(Human keypoint data)
*** Block opens ***
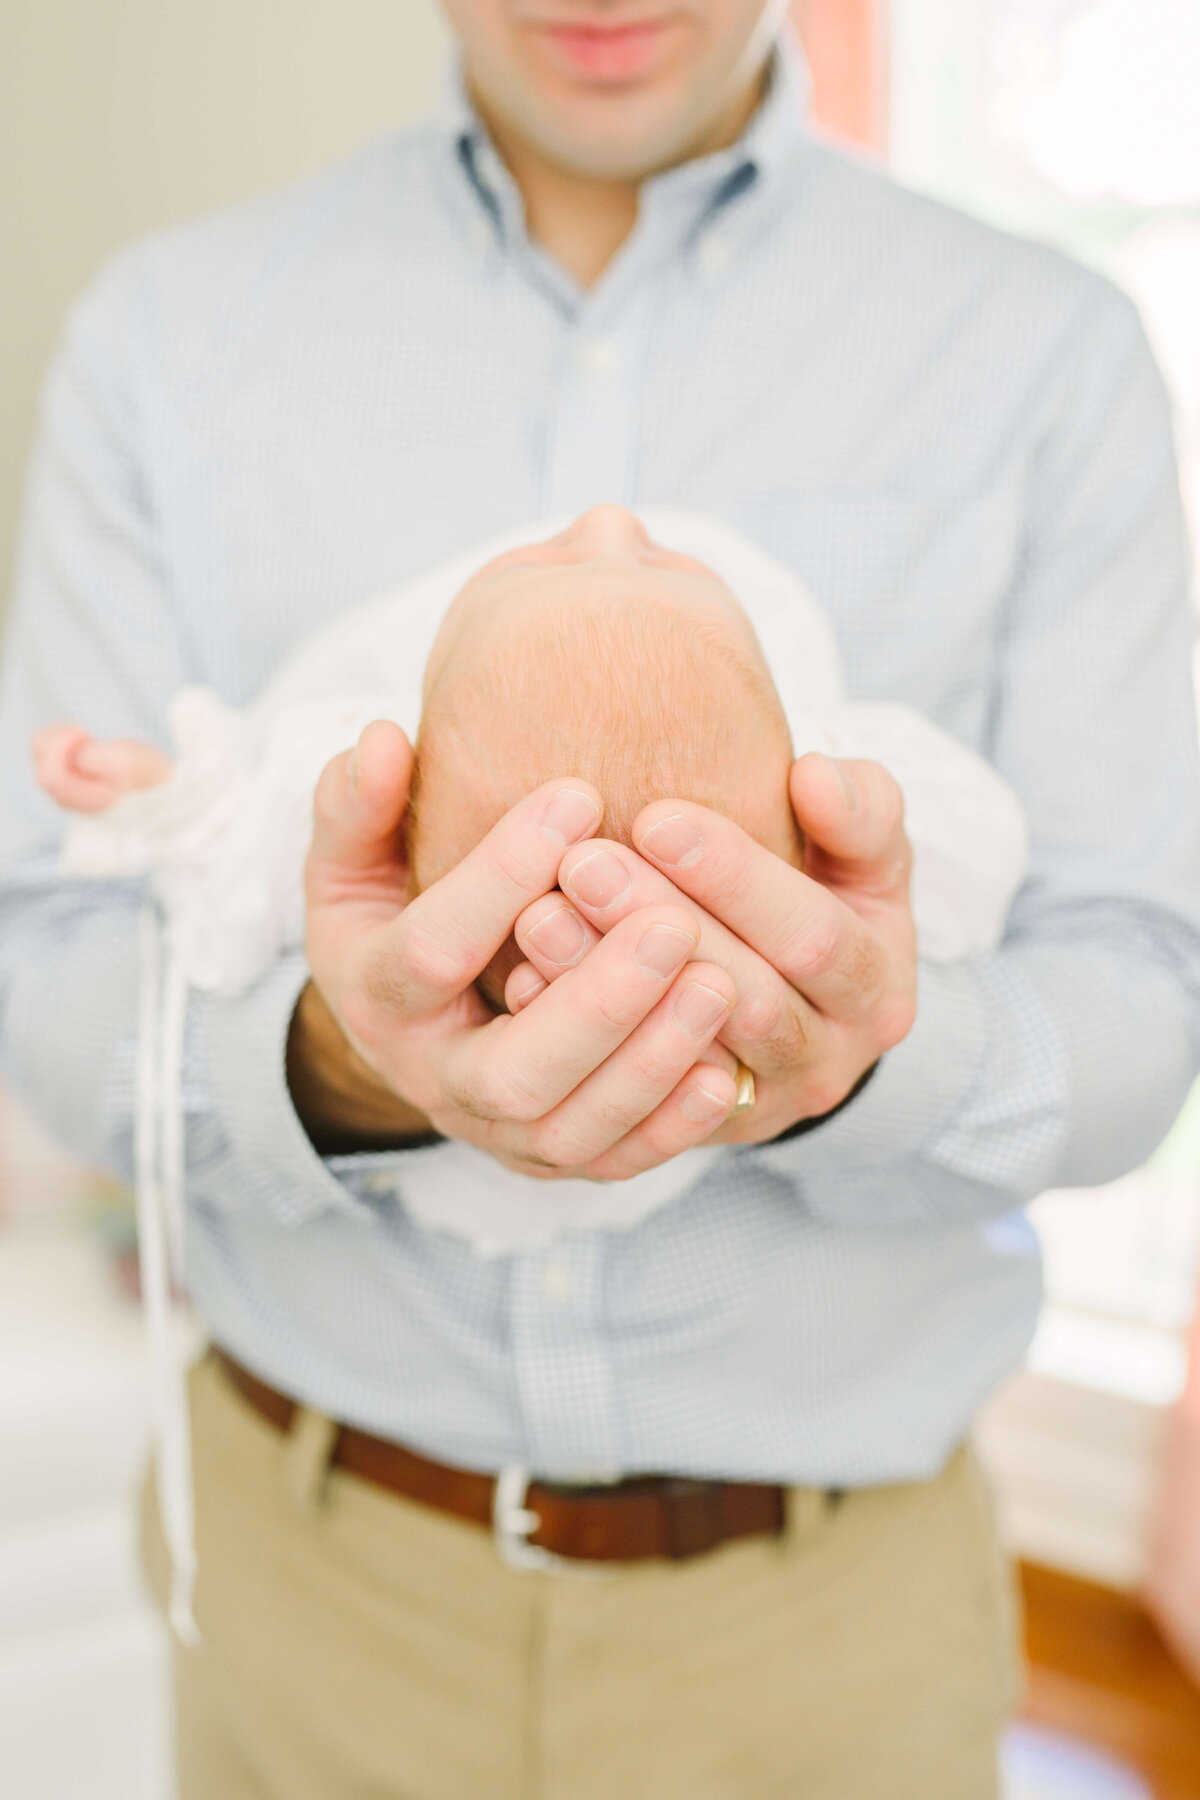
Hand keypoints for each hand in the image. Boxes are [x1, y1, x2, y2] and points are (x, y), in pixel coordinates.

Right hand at [294, 720, 742, 1175]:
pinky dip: (673, 1124)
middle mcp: (434, 1081)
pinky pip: (616, 1159)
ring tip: (718, 983)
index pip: (430, 951)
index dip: (499, 877)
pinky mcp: (556, 1157)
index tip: (579, 795)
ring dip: (649, 1062)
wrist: (411, 1030)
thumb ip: (355, 804)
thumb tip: (377, 739)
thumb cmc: (390, 920)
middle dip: (596, 1003)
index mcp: (375, 998)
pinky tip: (727, 1069)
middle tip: (672, 924)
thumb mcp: (351, 864)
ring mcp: (497, 1132)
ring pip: (571, 1127)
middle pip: (511, 1071)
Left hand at [505, 753, 916, 1143]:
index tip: (657, 817)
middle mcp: (826, 1064)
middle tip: (581, 863)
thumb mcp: (864, 856)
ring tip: (539, 916)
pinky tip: (524, 988)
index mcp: (877, 990)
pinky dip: (580, 1046)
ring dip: (604, 987)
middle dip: (657, 926)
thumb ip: (858, 813)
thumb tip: (812, 778)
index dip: (735, 877)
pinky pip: (630, 1106)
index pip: (810, 936)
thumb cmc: (824, 902)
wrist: (803, 1006)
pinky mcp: (689, 1135)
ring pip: (679, 1056)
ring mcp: (755, 1108)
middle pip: (742, 1001)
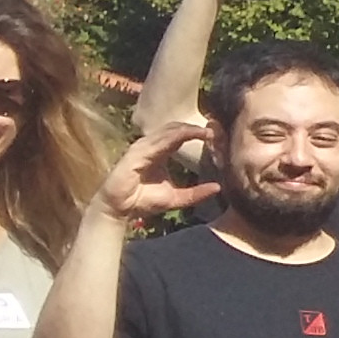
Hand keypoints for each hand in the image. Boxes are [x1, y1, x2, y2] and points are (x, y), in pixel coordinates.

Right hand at [101, 115, 223, 220]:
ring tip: (206, 131)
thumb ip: (196, 193)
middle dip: (194, 128)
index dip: (197, 133)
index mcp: (160, 153)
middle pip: (175, 129)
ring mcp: (142, 148)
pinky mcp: (135, 154)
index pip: (180, 136)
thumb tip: (218, 188)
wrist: (119, 209)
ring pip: (167, 132)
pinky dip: (173, 136)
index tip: (215, 135)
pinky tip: (187, 134)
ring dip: (187, 129)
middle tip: (215, 129)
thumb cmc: (143, 201)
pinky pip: (156, 141)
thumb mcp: (176, 199)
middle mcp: (151, 147)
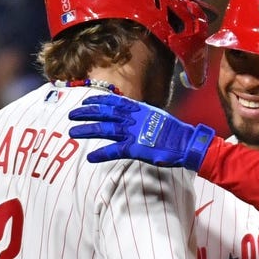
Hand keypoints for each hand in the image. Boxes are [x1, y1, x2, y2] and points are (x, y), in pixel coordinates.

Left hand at [68, 94, 215, 169]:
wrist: (187, 143)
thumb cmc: (174, 134)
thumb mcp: (156, 118)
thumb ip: (142, 117)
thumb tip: (133, 117)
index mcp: (140, 109)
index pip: (115, 101)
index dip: (98, 100)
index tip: (86, 100)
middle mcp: (134, 118)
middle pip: (105, 112)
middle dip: (86, 113)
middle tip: (71, 115)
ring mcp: (134, 132)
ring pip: (105, 129)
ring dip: (87, 130)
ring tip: (72, 133)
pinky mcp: (136, 148)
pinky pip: (114, 150)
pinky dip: (101, 154)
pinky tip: (90, 158)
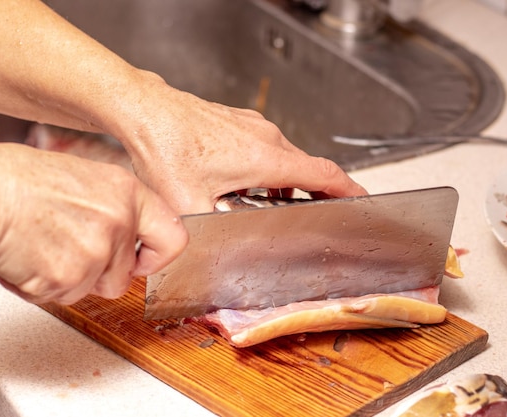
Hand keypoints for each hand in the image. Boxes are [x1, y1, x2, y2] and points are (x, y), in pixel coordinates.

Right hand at [0, 142, 187, 303]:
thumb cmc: (22, 180)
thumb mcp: (88, 179)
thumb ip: (118, 209)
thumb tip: (133, 236)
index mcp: (128, 194)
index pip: (174, 238)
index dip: (157, 257)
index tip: (143, 261)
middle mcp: (119, 222)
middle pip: (124, 277)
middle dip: (99, 274)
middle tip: (69, 249)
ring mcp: (95, 252)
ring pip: (91, 290)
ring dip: (69, 280)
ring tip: (45, 246)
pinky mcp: (67, 278)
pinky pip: (61, 297)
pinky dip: (42, 286)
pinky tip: (30, 256)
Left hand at [112, 80, 368, 212]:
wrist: (144, 110)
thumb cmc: (165, 148)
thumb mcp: (190, 204)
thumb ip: (210, 234)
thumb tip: (217, 258)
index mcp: (266, 158)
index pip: (324, 174)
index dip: (348, 190)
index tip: (362, 200)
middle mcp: (266, 138)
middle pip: (309, 168)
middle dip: (318, 192)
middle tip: (318, 213)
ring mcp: (253, 126)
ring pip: (286, 157)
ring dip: (289, 182)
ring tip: (274, 205)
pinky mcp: (238, 122)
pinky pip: (267, 147)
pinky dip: (269, 168)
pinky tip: (245, 185)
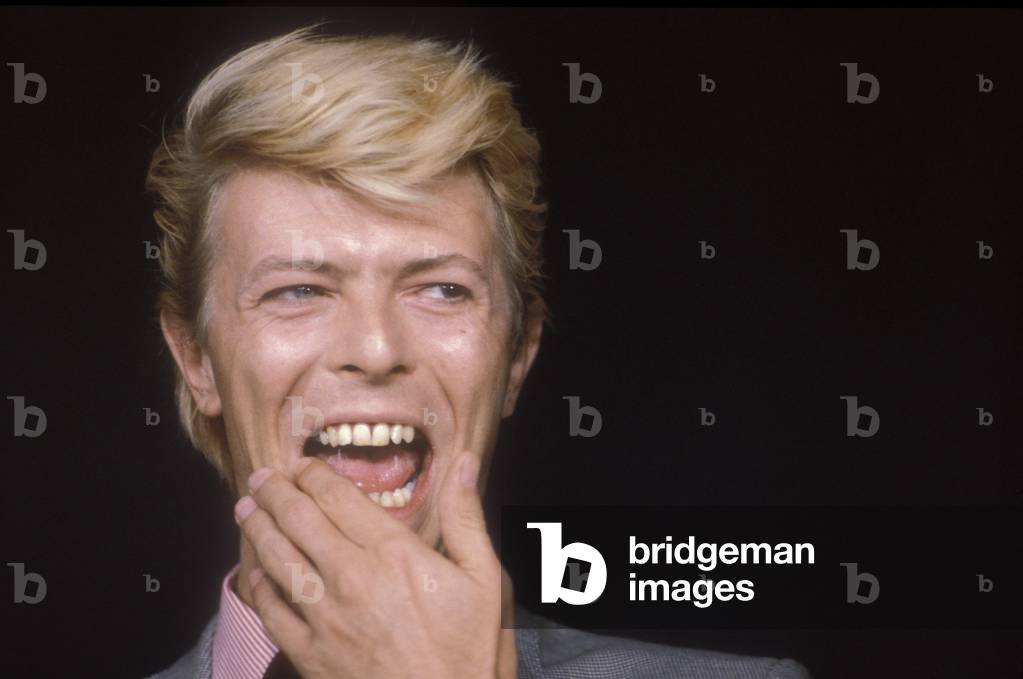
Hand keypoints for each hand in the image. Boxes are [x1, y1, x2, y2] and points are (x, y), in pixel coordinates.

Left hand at [234, 451, 515, 678]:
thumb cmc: (471, 650)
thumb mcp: (486, 579)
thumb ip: (466, 518)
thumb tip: (465, 463)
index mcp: (393, 552)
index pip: (338, 497)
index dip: (314, 474)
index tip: (304, 464)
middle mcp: (351, 577)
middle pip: (298, 520)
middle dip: (275, 492)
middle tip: (260, 478)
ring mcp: (325, 617)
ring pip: (277, 559)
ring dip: (258, 529)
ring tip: (246, 511)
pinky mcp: (311, 654)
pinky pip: (273, 612)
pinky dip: (259, 587)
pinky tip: (255, 574)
*** Block closes ***
THE PROBLEM: Taking the entries above, write out exactly the lines starting with the line containing "middle mcp: (826, 1064)" and going on through the line containing "middle pip: (742, 1001)", both included, and nothing else.

EXERCISE OUTPUT:
middle mcp: (826, 1064)
middle tip: (581, 863)
thumb mcp: (864, 856)
ring tip: (539, 916)
pinky tip: (524, 988)
index mcp: (877, 990)
pinky dip: (580, 1046)
ring dip: (604, 987)
middle dip: (657, 926)
thumb ip: (858, 813)
thumb tip: (812, 778)
index dip: (735, 877)
pinky pip: (630, 1106)
index pip: (810, 936)
thumb cmc: (824, 902)
wrist: (803, 1006)
pinky mcp: (689, 1135)
ring pip: (679, 1056)
ring mcp: (755, 1108)
middle pip: (742, 1001)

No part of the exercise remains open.